Drifter

Today I moved out of my condo and into a shared townhouse. It was a little hard leaving behind what I’ve worked so hard for over the past year. I still remember the excitement of moving in; picking out new furniture, settling into a home of my own. I thought this was it. I thought I’d ticked off another item on the 10-point American Dream checklist and I didn’t think I’d choose to leave again. But here I am, feeling like I’m back where I started four years ago.

It’s definitely an adjustment going from the heavens of the 37th floor with a view of the lake to a dingy humble room with mismatched furniture and a rock-hard single bed. While I know this will be good for me in the long run, I can’t help but think, “there’s yet another place I can’t call home”.

I’ve always been looking for a ‘home’. And I don’t just mean a room in which to crash at night – I mean a place to associate myself with; somewhere I will always seek to return to regardless of where the wind takes me. I haven’t ever had such a place, but it’s something I desperately wish I did.

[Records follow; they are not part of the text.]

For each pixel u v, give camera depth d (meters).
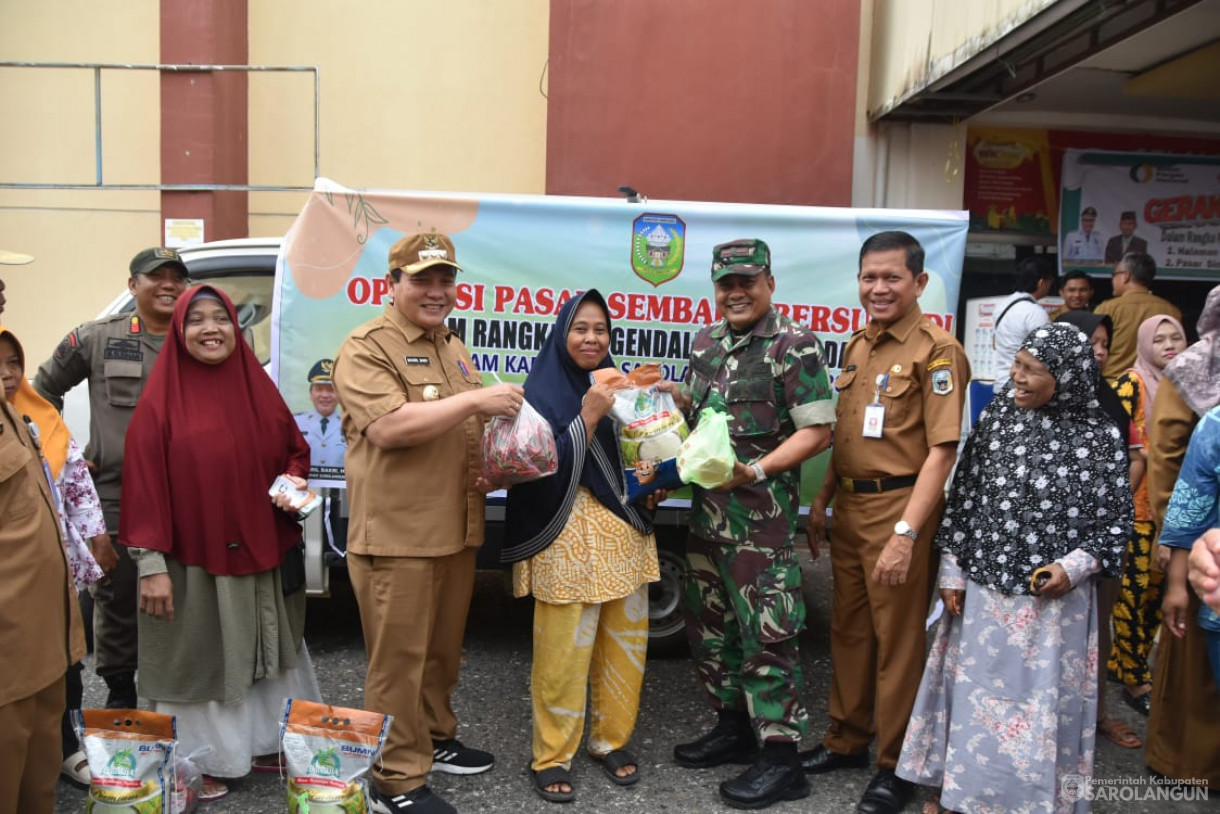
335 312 3.64
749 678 2.94
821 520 3.24
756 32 6.07
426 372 2.71
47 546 2.23
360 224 3.63
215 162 6.08
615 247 3.70
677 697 3.74
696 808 2.85
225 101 6.25
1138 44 5.31
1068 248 6.96
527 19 6.82
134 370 3.22
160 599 2.63
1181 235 7.00
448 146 6.88
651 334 3.74
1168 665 3.06
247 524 2.73
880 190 6.66
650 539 3.02
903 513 2.81
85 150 6.76
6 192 6.70
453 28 6.80
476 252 3.68
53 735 2.32
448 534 2.71
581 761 3.14
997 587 2.53
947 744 2.68
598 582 2.82
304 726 2.53
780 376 2.85
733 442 2.94
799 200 6.16
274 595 2.84
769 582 2.88
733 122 6.11
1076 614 2.53
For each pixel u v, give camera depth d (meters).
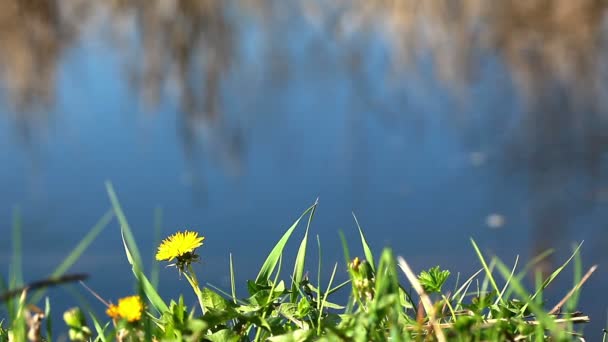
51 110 10.24
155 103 10.63
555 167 8.43
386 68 11.38
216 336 1.68
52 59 12.00
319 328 1.69
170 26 12.02
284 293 1.81
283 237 1.84
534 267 5.37
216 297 1.77
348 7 12.33
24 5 12.12
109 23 12.35
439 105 10.64
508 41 12.12
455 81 11.27
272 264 1.84
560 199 7.47
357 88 10.66
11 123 9.84
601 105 10.63
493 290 1.82
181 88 10.95
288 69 11.30
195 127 9.75
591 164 8.45
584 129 9.68
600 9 12.26
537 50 12.02
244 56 11.83
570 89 11.09
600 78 11.52
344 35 12.02
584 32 12.10
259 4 12.22
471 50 11.94
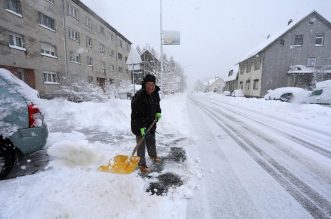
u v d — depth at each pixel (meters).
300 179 3.06
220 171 3.30
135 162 3.15
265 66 24.77
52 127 6.27
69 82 13.54
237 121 8.21
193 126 7.03
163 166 3.46
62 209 2.17
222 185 2.86
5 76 3.04
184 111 11.45
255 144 4.87
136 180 2.83
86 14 24.55
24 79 15.86
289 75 24.62
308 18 24.16
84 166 3.24
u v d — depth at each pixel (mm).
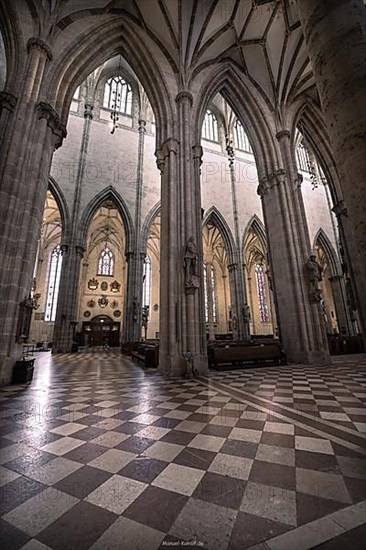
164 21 11938
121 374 8914
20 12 8969
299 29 12766
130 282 22453
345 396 5332
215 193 28484
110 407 4754
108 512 1903
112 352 20703
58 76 10039
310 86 15000
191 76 12938
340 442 3105
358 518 1788
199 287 9555
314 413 4250
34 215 8234
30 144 8453
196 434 3434
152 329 32906
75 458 2777
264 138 14609
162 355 9273
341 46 3232
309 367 10164
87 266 32969
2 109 8188
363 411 4312
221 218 27891
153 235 33844
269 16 12781
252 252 37125
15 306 7387
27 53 9055
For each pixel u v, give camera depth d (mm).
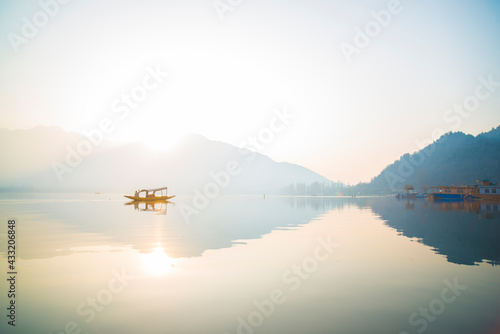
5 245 17672
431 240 19375
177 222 31516
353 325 7191
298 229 25312
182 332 6863
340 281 10703
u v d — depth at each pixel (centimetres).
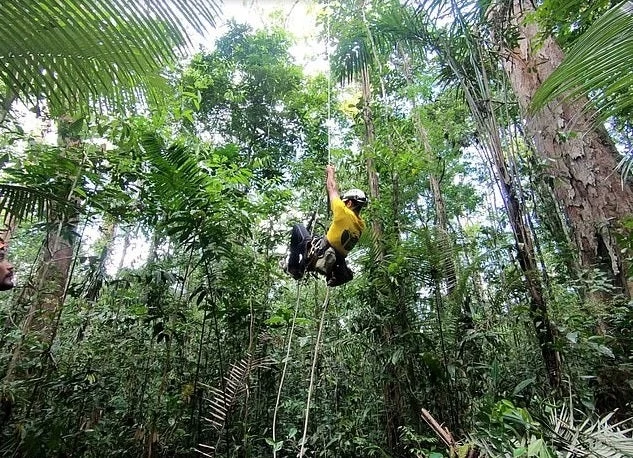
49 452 354
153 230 525
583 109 162
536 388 358
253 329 461
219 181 436
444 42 422
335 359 491
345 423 407
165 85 228
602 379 324
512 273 388
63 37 136
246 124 927
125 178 468
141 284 477
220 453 407
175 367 479
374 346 426
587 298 385
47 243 426
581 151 448
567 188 458
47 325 425
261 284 496
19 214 321
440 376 378
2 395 344
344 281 360
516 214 355
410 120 620
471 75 420
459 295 414
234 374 397
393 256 430
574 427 235
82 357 474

Recently, something just seems to be lacking. I have a routine and the stability of a life I always wanted growing up, but something’s just missing. Even though there are times when I laugh and smile, I’ve never been so unhappy. Nights and mornings are especially difficult – I can’t get to sleep, but when I finally do, I never want to wake up. I feel like I’m getting more and more lost, and I don’t even have an approximate idea of which direction I should head in. Maybe it’s because I don’t have a place to return to, nor a place to aspire to be, but I’m searching for something that even I don’t know what.

I hope that what I have planned for after graduation will help me find whatever it is that I’m looking for, but right now, I really do just feel like I’m adrift at sea, waiting for someone to find me, but at the same time, not expecting it to happen.